[Fragmento de lectura]:

- - - - - - -

Cancha propia

Viajé a mi infancia, sin recordar la edad exacta, a cuando jugaba fútbol y daba la vida entera por ello, por hacerlo siempre.

Hace no mucho miraba una charla, comandada por Juan Villoro, con Eduardo Sacheri y Francisco Mouat, en la Feria Internacional del Libro de Guadalajara. Se hablaba de fútbol y literatura. Así, sin más. Y se me quedaron grabadas en la memoria algunas palabras, ideas concretas, puesto que, cuando las oí, sentí como si me lo estuvieran gritando y tuviera yo que gritarlo de vuelta como respuesta. Villoro ponía sobre la mesa, rememorando un suceso particular, los prejuicios a la hora de hablar de fútbol en los círculos intelectuales, narrando la historia de una columna de Emmanuel Carballo por allá 1966 en el periódico Excélsior, donde se preguntaba si realmente a los escritores que él frecuentaba no les gustaba el fútbol o simple y sencillamente no se atrevían a decirlo. Y sonó algo dentro de mí, un ruido ensordecedor. Un pitazo como si el juego estuviera finalizando.

Viajé a mi infancia, sin recordar la edad exacta, a cuando jugaba fútbol y daba la vida entera por ello, por hacerlo siempre. Irrefrenable pasión. Aún la recuerdo, por ello me encuentro escribiendo esto. Si no me fallan las memorias, sólo fueron dos equipos en los que jugué de manera regular. Siempre defensa, central, ordinariamente, y, si acaso alguien se animaba a dejarme subir más, hacía de mediocampista, pero sin ir más allá de tres cuartos de cancha. Luego, las ganas de pronto brillaron por su ausencia, llegaron nuevos deportes, y todo se esfumó. La carrera de futbolista había sido sepultada antes de haber comenzado. Y así transcurrieron años, repletos de evasiones, hasta que volví a la cancha de manera irregular, cada fin de semana, con nuevos amigos, ya con más edad. De nuevo una pasión efímera pues fue una etapa decisiva, transitoria. Desde ahí, desde ese punto álgido de la adolescencia y una despedida inminente, se volvió a esfumar todo.

- - - - - - -

[Datos proporcionados]:
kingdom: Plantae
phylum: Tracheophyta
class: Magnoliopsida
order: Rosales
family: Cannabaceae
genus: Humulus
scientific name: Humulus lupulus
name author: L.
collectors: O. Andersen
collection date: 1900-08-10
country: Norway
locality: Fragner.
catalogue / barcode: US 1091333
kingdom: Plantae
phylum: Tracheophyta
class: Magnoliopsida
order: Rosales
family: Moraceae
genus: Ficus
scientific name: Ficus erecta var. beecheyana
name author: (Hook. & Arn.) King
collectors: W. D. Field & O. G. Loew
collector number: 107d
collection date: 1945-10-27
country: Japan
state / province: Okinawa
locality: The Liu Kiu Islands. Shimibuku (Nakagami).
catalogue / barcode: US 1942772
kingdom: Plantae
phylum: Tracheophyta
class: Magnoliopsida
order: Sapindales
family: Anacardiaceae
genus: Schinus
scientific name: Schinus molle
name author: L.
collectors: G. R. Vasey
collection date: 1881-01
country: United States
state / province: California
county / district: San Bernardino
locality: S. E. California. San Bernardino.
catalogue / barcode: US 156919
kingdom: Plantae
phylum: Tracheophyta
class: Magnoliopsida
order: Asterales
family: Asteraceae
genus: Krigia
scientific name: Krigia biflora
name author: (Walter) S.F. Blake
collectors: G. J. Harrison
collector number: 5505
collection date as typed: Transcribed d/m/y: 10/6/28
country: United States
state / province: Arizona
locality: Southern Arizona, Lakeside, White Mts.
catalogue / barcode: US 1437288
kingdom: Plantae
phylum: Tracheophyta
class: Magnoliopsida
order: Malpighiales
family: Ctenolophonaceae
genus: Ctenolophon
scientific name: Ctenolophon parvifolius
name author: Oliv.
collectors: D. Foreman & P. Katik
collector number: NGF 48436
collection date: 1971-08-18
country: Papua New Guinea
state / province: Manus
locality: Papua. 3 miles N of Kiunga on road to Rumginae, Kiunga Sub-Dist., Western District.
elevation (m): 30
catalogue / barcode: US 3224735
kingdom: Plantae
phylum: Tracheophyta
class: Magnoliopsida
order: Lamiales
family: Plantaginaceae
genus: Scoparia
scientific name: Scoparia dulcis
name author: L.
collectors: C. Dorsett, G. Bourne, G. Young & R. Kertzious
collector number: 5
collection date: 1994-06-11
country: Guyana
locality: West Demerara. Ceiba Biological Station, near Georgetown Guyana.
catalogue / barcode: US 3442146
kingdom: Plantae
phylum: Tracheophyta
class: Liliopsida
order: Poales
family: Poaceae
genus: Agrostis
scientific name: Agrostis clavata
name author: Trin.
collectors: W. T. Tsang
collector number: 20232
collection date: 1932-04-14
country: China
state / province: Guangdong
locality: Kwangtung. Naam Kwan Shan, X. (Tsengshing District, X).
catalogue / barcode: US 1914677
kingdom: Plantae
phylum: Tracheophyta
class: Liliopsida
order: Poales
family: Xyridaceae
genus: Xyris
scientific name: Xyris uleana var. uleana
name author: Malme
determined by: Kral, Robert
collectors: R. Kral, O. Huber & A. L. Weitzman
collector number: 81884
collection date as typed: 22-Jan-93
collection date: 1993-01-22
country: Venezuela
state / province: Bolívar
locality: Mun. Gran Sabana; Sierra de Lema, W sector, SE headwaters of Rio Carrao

- - - - - - -

[Enunciado]:
En el fragmento sobre fútbol y literatura, ¿en qué periódico apareció la columna de Emmanuel Carballo de 1966? Para responder, utiliza únicamente el fragmento.

[Respuesta]:
En el periódico Excélsior.